Sleeping disorders are often associated with the circadian rhythm, our body’s natural rhythm of sleep and wake — an internal clock. Delayed Sleep Phase Syndrome is a circadian rhythm disorder. People who are affected by this syndrome start sleeping later than most people and wake later than most people. These are people who prefer to go to sleep in the early morning hours between 1 a.m. and 4 a.m. and can wake up as late as noon. They are functioning people, generally, and sleep well, but they just don’t operate within normal hours.

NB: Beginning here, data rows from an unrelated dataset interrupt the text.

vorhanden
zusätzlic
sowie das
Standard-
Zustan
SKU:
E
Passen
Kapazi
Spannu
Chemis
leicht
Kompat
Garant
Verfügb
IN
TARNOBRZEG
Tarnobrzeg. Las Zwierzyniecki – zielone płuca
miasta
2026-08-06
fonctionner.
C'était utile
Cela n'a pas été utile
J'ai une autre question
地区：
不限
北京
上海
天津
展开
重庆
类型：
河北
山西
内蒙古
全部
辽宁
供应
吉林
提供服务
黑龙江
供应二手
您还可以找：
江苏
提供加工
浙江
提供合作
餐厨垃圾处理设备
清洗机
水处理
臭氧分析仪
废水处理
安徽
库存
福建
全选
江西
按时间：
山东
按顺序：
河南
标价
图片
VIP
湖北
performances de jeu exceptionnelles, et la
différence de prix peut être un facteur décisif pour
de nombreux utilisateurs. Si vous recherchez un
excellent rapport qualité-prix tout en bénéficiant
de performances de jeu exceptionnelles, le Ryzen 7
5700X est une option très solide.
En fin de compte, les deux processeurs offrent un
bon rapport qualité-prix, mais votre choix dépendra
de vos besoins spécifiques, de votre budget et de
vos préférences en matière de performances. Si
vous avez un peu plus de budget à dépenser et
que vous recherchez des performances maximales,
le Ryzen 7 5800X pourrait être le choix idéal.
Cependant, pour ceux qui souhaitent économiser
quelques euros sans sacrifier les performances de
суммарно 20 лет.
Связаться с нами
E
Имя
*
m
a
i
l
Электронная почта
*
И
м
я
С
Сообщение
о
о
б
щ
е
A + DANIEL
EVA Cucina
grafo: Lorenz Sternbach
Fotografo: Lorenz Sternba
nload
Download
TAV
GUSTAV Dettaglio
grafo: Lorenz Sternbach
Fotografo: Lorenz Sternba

6) Insufficient Sleep Syndrome

People often choose to regulate the amount of sleep that they get. They set an alarm at a particular time and go to bed at a particular time. But people need a solid seven to eight hours of sleep at night to function properly. An alarm and going to bed too late can interrupt the amount of required sleep. Over time, a lack of sleep can create problems like fatigue during the day and a lack of focus. This is understandable in the fast-paced world that people live in today. They have demanding jobs and responsibilities outside the workplace and can’t get enough rest.

7) Sexomnia

People often have sexual fantasies in their dreams, but they rarely act out sexual impulses while sleeping. That is not the case with Sexomnia. With the condition, people masturbate, fondle a partner and even attempt to have sex with them during sleep. The episodes can last between 30 seconds and several minutes and are more prevalent in men than women. The incidents seem to occur when a person is moving from one stage of sleep to another, but scientists are unsure of the exact mechanism that triggers the disorder. Doctors might prescribe drugs to relax the patient with the disorder, but there are no known cures.

8) Jet Lag Disorder

Traveling is hard on the body, as most people know. That is especially the case when you cross multiple time zones. Jet Lag Disorder disrupts circadian rhythms. A person’s body does not understand the natural times of sleep and wake when it travels across multiple time zones quickly. The disorder is marked by fatigue, but sometimes stomach problems and other gastro issues can occur. The problem is normally rectified after a day or two in the new time zone, but frequent travelers can sometimes have longer-term problems associated with sleep, as the disruption occurs multiple times over a long period of time.

9) Recurrent Isolated Sleep Paralysis

Paralysis when waking after a long period of sleep is not uncommon. During a person’s lifetime, he or she will most likely experience sleep paralysis at least once. When the phenomenon occurs multiple times over a period of weeks or month, doctors become concerned. The episodes are often associated with hallucinations and hearing voices, and sometimes the chest can feel extremely heavy like a weight has been being placed on it. Sudden interruptions of sleep are thought to cause the disorder. Meditation and breathing exercises have offered some relief to people who suffer from Recurrent Isolated Sleep Paralysis.

10) Fatal Familial Insomnia

The condition is a genetic neurological disease and caused by an infectious protein. The disease starts in the brain and is similar to Mad Cow Disease. When the disease starts, it impacts the sleep-wake cycle of the brain. People can have extreme bouts of insomnia, but it can be associated with weight loss, confusion, and paranoia. It typically impacts people around 50, but teenagers have been diagnosed with the disorder. Death is usually the end result.

11) Kleine-Levin Syndrome

Often called “Sleeping Beauty Syndrome,” people with Kleine-Levin Syndrome sleep between 12 and 24 hours at a time over a period of a few days or weeks. Despite its name, the disease impacts men 70% of the time. Patients have occurrences between two and a dozen times a year. During the episode, the person can experience a heightened urge to eat and headaches as well as an increased sexual drive. The disease has no known cause or cure.